▶ _Assignment_
Copy exactly the stretch of data below from the line with "### New Framework" through the line with "Rather than keeping", including both of those lines.

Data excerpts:
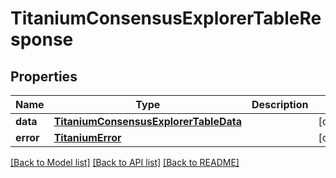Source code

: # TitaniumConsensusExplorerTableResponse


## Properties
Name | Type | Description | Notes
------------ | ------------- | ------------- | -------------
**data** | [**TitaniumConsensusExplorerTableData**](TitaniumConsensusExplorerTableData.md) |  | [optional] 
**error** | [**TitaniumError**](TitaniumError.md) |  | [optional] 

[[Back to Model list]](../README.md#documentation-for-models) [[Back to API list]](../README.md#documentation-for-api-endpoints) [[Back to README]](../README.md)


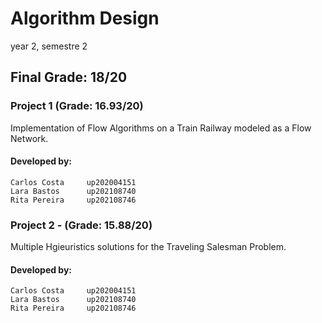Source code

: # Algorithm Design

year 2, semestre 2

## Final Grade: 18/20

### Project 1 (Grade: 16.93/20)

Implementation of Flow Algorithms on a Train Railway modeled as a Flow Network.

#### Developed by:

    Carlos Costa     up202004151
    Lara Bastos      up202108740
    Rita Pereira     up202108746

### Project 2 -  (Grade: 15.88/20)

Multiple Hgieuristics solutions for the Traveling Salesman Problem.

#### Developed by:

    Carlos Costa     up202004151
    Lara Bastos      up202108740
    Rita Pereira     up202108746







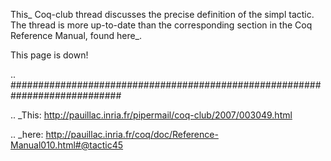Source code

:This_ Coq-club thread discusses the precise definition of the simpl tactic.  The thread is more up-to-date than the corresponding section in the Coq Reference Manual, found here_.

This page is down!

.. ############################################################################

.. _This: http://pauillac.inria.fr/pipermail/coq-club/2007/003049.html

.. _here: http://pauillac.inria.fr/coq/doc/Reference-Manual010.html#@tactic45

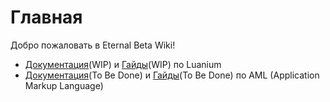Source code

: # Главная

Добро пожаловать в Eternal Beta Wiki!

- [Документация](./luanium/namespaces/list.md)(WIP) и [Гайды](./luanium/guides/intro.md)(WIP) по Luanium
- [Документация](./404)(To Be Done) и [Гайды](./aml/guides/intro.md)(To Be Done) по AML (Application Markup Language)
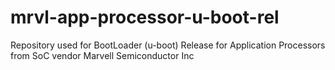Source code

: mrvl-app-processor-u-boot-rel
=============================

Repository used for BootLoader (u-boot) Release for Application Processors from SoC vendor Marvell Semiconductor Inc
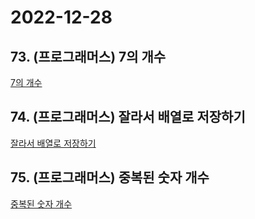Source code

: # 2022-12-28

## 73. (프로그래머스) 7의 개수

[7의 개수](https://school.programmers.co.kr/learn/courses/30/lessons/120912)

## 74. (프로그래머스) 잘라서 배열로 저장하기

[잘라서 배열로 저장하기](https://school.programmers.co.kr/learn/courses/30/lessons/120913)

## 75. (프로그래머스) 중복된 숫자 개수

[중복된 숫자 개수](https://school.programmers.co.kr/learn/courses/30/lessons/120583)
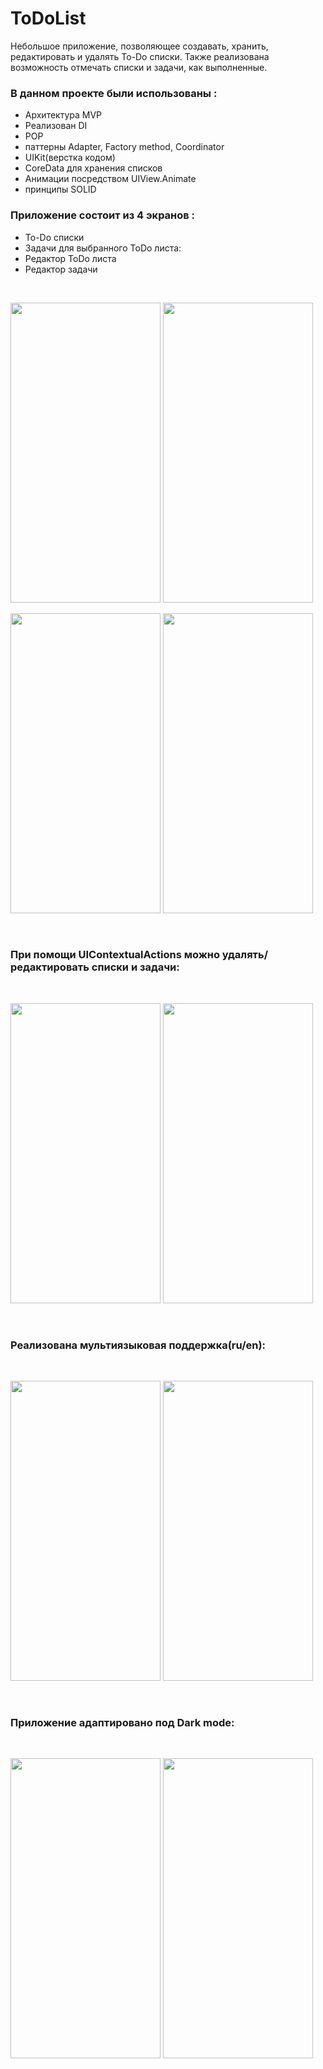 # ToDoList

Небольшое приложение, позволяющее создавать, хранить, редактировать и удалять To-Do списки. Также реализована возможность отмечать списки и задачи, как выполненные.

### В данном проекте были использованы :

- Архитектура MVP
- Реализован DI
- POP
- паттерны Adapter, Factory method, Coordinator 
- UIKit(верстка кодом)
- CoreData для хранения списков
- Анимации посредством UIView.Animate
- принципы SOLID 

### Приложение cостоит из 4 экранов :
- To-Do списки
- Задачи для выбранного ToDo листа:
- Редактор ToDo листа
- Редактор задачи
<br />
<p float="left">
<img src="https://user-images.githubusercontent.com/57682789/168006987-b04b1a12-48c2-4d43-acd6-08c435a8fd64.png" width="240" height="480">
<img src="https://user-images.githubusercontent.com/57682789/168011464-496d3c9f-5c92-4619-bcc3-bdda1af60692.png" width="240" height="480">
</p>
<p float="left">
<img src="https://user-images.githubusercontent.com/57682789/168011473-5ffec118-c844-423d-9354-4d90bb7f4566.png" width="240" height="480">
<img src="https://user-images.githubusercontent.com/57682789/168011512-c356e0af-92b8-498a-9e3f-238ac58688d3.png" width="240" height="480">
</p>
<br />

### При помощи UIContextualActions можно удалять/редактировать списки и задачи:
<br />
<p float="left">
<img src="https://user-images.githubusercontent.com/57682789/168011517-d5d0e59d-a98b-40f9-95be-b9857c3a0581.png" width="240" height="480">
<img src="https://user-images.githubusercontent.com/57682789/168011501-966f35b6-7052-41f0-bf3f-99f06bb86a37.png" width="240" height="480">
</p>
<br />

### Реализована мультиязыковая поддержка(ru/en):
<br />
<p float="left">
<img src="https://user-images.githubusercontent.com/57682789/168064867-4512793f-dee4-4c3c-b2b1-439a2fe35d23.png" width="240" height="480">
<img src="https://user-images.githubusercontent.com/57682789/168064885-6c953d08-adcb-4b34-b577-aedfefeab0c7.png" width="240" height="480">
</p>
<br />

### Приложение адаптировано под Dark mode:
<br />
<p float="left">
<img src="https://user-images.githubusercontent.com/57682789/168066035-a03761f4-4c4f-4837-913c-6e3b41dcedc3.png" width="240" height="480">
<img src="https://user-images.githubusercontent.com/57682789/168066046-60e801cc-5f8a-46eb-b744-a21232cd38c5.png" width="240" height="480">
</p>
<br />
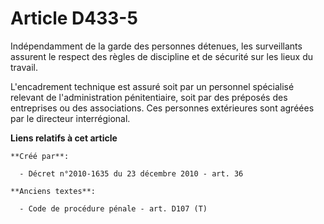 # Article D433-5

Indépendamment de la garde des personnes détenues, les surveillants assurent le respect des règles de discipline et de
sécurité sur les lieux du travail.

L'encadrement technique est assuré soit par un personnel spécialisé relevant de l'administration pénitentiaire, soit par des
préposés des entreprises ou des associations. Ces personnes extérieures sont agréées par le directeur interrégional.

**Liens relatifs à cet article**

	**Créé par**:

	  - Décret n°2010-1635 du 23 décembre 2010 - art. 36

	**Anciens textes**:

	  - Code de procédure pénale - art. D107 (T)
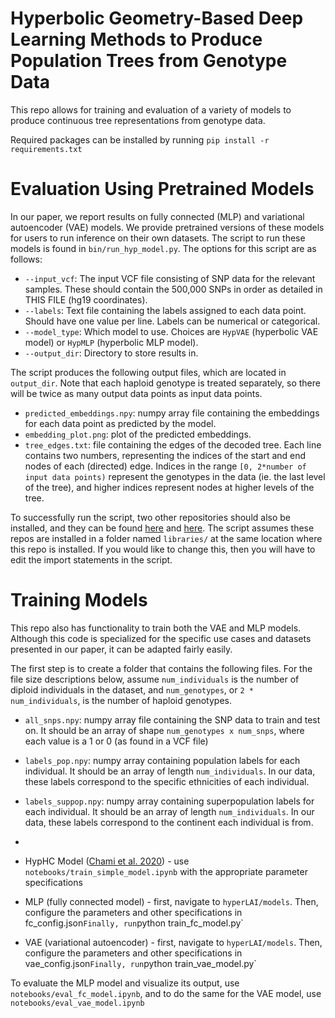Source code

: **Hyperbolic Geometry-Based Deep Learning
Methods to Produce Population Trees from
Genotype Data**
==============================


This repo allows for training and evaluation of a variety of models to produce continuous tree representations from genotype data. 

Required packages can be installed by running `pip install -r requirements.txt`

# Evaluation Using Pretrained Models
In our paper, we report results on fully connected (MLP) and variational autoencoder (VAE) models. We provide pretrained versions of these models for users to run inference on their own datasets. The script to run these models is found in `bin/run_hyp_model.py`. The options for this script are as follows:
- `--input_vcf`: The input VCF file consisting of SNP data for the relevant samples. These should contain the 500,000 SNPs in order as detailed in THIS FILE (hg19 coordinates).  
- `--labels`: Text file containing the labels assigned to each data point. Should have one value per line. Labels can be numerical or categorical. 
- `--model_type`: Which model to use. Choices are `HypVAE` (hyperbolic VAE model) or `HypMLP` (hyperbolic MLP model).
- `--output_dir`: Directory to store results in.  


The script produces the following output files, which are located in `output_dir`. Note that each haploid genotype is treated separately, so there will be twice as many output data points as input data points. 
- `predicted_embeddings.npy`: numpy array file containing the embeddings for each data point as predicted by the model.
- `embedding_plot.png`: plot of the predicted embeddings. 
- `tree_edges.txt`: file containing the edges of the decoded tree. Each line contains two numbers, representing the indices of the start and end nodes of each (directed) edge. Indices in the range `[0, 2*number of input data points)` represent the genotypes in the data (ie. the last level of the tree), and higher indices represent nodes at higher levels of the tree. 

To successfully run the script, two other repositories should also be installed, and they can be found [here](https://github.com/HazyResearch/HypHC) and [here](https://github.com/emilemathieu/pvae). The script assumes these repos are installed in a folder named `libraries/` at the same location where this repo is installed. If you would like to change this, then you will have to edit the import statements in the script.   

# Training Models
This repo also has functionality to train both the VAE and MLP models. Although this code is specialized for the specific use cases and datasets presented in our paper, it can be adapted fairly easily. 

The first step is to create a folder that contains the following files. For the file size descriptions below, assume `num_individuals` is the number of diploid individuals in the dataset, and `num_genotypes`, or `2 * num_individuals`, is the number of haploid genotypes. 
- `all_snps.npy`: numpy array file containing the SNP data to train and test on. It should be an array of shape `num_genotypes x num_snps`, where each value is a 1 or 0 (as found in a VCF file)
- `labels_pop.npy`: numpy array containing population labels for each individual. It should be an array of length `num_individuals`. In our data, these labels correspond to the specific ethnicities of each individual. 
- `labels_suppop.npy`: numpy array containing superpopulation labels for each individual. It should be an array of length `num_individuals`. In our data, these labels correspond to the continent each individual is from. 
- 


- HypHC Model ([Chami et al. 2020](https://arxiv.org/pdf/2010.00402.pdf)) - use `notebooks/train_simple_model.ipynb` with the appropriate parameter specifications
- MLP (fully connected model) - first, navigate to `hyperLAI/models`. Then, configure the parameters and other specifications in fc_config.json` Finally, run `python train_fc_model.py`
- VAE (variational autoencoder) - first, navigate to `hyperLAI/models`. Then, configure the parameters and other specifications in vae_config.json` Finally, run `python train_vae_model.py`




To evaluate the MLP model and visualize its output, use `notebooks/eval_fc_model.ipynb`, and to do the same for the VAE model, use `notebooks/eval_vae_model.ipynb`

--

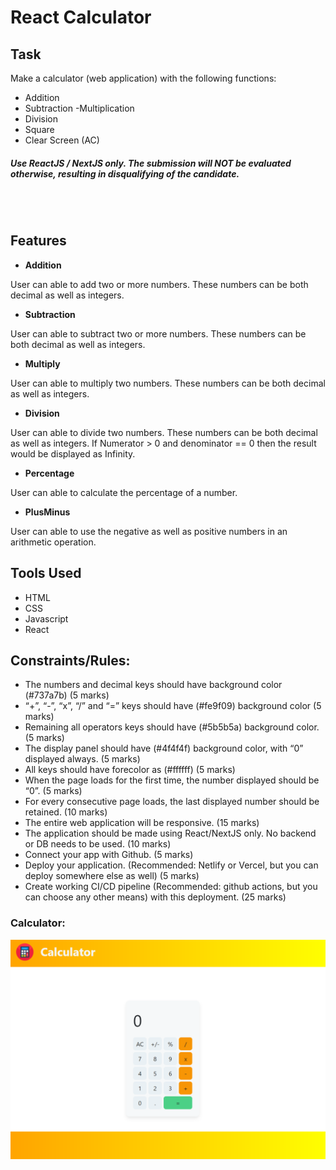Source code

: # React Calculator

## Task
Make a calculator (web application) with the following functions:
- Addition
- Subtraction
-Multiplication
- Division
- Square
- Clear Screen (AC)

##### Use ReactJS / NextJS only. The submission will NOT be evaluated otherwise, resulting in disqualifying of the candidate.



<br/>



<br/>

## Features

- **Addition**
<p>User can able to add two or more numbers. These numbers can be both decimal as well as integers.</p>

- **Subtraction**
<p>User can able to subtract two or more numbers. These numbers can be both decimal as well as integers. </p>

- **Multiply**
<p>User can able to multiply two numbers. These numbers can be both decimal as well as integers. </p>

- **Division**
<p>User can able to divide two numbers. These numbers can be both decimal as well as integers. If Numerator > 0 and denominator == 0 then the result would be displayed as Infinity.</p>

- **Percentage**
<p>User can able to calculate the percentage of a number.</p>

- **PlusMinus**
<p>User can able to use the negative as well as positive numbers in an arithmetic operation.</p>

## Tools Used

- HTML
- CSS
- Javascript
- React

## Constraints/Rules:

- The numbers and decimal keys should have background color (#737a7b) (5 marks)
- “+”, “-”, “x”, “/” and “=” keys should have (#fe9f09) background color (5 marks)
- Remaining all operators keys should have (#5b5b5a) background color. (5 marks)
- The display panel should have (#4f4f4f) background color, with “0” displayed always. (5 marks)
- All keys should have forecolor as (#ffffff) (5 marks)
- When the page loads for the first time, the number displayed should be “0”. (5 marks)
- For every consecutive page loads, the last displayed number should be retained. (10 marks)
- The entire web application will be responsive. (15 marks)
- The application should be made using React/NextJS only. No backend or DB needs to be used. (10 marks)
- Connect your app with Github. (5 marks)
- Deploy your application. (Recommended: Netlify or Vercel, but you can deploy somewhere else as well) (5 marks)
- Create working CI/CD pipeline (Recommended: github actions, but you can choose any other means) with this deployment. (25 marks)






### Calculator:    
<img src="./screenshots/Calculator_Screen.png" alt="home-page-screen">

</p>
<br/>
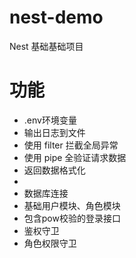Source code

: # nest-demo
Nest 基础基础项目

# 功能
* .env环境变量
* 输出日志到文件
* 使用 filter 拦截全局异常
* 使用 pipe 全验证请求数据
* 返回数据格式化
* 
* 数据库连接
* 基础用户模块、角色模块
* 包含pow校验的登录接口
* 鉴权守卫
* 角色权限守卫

==

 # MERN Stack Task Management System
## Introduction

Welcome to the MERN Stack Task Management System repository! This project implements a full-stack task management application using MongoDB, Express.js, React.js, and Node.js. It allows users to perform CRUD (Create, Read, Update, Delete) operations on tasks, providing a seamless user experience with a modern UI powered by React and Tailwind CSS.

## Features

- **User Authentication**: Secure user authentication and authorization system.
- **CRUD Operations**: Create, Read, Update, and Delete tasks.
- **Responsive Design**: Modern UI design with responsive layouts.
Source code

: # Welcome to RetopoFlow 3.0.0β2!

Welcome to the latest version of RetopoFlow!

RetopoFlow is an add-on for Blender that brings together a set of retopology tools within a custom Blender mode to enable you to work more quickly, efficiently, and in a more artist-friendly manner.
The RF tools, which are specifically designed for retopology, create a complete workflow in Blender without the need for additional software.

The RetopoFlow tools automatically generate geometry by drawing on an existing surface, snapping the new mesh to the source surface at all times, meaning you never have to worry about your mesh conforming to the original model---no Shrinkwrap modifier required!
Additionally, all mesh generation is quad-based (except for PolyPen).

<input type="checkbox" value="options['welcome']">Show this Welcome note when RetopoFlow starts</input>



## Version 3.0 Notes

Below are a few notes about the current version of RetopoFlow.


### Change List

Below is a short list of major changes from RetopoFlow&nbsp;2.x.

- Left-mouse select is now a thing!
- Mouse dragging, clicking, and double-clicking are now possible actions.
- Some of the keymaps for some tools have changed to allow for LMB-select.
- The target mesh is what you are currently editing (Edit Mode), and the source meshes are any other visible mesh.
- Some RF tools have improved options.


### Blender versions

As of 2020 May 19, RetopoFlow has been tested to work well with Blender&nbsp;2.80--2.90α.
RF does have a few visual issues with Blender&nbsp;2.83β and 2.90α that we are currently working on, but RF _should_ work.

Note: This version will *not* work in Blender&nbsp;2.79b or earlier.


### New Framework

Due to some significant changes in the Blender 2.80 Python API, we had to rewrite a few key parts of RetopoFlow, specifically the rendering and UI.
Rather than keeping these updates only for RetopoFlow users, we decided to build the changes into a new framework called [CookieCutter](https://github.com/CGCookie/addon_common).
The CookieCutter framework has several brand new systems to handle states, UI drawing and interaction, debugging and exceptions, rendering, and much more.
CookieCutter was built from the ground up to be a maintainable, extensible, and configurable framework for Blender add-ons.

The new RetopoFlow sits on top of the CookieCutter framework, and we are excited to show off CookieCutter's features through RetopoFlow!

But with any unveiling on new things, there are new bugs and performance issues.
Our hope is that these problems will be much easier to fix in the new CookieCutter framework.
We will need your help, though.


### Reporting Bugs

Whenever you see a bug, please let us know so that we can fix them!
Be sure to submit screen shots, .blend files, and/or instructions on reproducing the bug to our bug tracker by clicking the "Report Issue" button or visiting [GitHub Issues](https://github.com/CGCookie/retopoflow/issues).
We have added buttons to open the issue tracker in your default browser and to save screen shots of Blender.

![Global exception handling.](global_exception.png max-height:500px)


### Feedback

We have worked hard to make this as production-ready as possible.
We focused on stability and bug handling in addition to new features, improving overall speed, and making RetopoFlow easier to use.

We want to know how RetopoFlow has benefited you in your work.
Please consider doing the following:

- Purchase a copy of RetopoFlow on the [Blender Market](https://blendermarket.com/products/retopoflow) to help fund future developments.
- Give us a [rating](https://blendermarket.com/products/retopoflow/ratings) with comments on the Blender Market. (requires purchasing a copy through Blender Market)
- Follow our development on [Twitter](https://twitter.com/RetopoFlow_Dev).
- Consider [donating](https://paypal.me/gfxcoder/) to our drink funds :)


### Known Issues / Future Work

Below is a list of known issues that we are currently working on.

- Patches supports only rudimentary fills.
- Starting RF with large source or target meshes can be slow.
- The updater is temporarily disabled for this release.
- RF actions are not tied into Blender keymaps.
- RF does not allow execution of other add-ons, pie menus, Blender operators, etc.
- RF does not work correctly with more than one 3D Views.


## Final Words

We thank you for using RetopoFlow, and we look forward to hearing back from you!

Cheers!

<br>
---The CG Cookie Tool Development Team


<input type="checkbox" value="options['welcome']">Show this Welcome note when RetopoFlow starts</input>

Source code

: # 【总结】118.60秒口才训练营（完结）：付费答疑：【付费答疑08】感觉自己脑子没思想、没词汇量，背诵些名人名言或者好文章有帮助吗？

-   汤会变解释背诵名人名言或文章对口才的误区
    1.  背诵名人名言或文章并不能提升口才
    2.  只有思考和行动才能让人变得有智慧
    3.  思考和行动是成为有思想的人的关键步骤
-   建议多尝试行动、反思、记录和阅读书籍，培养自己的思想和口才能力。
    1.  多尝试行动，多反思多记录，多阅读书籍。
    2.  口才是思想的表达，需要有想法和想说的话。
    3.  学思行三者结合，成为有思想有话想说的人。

▶ _Solution to the exercise_
### New Framework

Due to some significant changes in the Blender 2.80 Python API, we had to rewrite a few key parts of RetopoFlow, specifically the rendering and UI.
Rather than keeping these updates only for RetopoFlow users, we decided to build the changes into a new framework called [CookieCutter](https://github.com/CGCookie/addon_common).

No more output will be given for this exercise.